THREAD 1/8: The new @WHO Guidelines on Physical Activity and Sedentary Behaviour include 6 Key Messages:
1️⃣ Physical activity is good for hearts, bodies and minds! Regular PA ⬇️ risk of NCDs ⬆️ mental health and ⬆️ thinking, learning & overall wellbeing.
2️⃣ Any amount of PA is better than none, and more is better! What to aim for? Adults: 150 to 300 mins moderate aerobic PA per week. Children: average 60 mins of moderate aerobic PA per day.
3️⃣ All physical activity counts! PA can be done as part of work, sport and leisure or transport 🚶🏾‍♀️👨🏼‍🦽🚴‍♂️ as well as every day and household tasks.

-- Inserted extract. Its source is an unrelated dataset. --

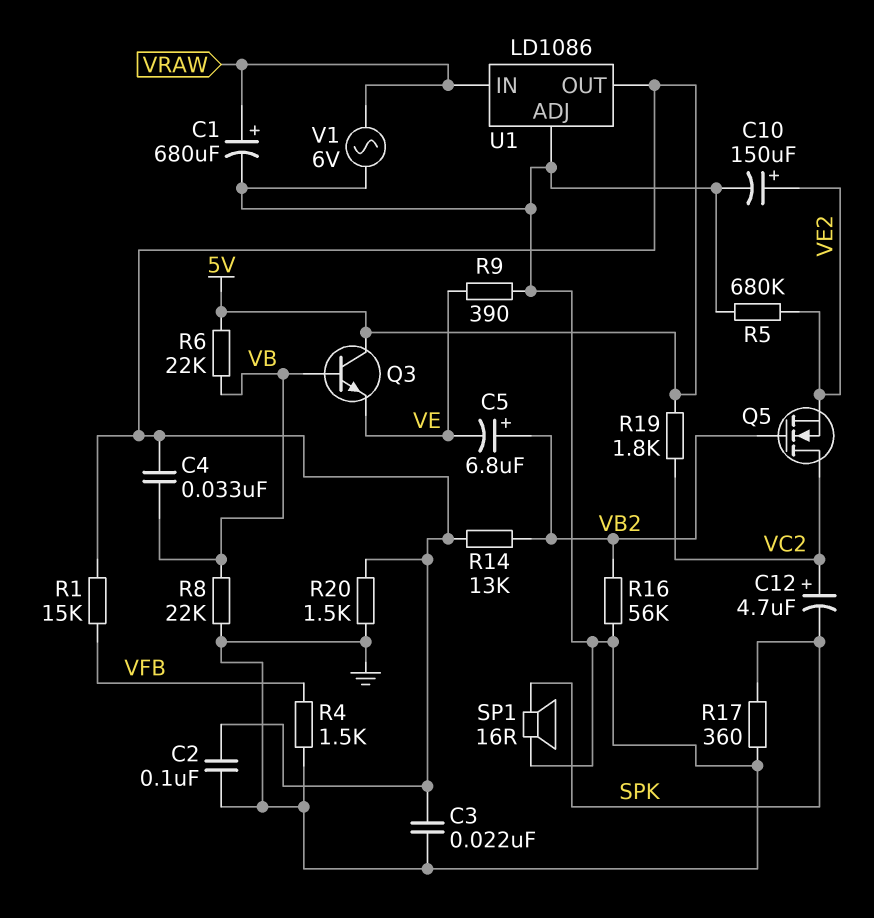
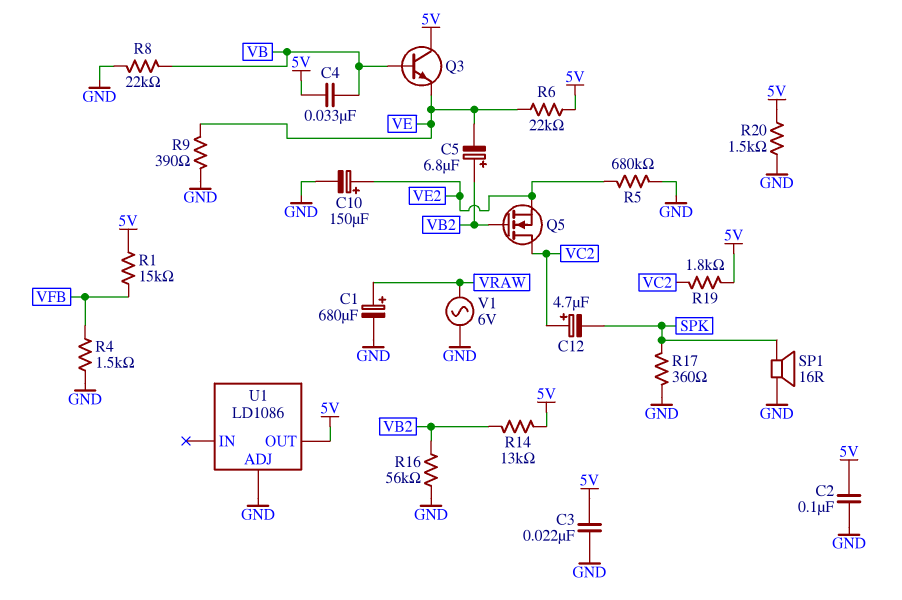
R6: 22k (5V, VB) -> 22k (5V, VE)
U1 pin IN: VRAW -> none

4️⃣ Muscle strengthening benefits EVERYONE 💪 Older adults should also add activities which emphasize balance and coordination to help prevent falls and improve health.
5️⃣ Too much sedentary behaviour can be unhealthy 🛋. It can ⬆️ risk of heart disease, cancer & T2D. Limiting sedentary time and being physically active is good for health.
6️⃣ Everyone can benefit from ⬆️ physical activity and ⬇️ sedentary behaviour, including pregnant and postpartum women and people living with chronic conditions or disability.